● **WORK ITEM**
Please read the records below and return each line holding the string "project".

● **PROVIDED DATA**
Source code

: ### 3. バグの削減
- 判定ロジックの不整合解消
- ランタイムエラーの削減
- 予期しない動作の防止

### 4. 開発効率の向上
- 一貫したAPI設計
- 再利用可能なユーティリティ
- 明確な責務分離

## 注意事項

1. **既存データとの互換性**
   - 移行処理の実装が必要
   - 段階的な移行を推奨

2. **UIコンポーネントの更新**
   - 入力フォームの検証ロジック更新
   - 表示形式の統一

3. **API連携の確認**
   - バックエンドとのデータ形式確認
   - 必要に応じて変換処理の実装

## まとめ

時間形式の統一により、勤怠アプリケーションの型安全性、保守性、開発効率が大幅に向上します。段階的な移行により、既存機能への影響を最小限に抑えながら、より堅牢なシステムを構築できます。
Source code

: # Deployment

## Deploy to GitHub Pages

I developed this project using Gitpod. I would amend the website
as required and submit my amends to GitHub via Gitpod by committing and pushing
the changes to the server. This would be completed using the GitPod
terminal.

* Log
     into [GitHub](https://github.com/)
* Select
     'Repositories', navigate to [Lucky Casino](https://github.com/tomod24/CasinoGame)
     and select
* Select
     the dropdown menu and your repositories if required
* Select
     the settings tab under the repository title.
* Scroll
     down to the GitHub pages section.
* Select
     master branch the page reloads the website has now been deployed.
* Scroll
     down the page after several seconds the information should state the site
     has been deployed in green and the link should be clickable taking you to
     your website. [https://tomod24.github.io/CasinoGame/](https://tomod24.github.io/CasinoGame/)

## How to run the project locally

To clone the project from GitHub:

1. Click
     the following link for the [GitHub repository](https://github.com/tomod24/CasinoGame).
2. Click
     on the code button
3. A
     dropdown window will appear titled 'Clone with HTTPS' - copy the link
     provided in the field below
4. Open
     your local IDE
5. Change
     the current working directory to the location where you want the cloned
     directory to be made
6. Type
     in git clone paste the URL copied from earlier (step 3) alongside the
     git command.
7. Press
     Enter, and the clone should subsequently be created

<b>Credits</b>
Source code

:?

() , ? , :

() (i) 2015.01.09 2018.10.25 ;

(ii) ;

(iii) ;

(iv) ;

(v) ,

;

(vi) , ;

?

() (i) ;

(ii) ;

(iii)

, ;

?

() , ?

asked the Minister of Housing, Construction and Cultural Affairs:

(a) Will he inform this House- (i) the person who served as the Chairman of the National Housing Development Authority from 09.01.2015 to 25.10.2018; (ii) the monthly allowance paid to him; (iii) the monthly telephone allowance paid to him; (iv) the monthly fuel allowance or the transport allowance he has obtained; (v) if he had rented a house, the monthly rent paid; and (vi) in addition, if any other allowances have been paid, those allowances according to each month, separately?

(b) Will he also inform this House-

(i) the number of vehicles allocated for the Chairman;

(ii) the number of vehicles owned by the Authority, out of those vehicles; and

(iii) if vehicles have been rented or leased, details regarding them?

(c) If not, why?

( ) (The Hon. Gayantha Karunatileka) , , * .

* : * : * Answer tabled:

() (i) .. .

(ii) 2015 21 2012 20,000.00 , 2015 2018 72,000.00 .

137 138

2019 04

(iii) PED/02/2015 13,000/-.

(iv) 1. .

● **EXERCISE RESULT**
I developed this project using Gitpod. I would amend the website
## How to run the project locally
To clone the project from GitHub:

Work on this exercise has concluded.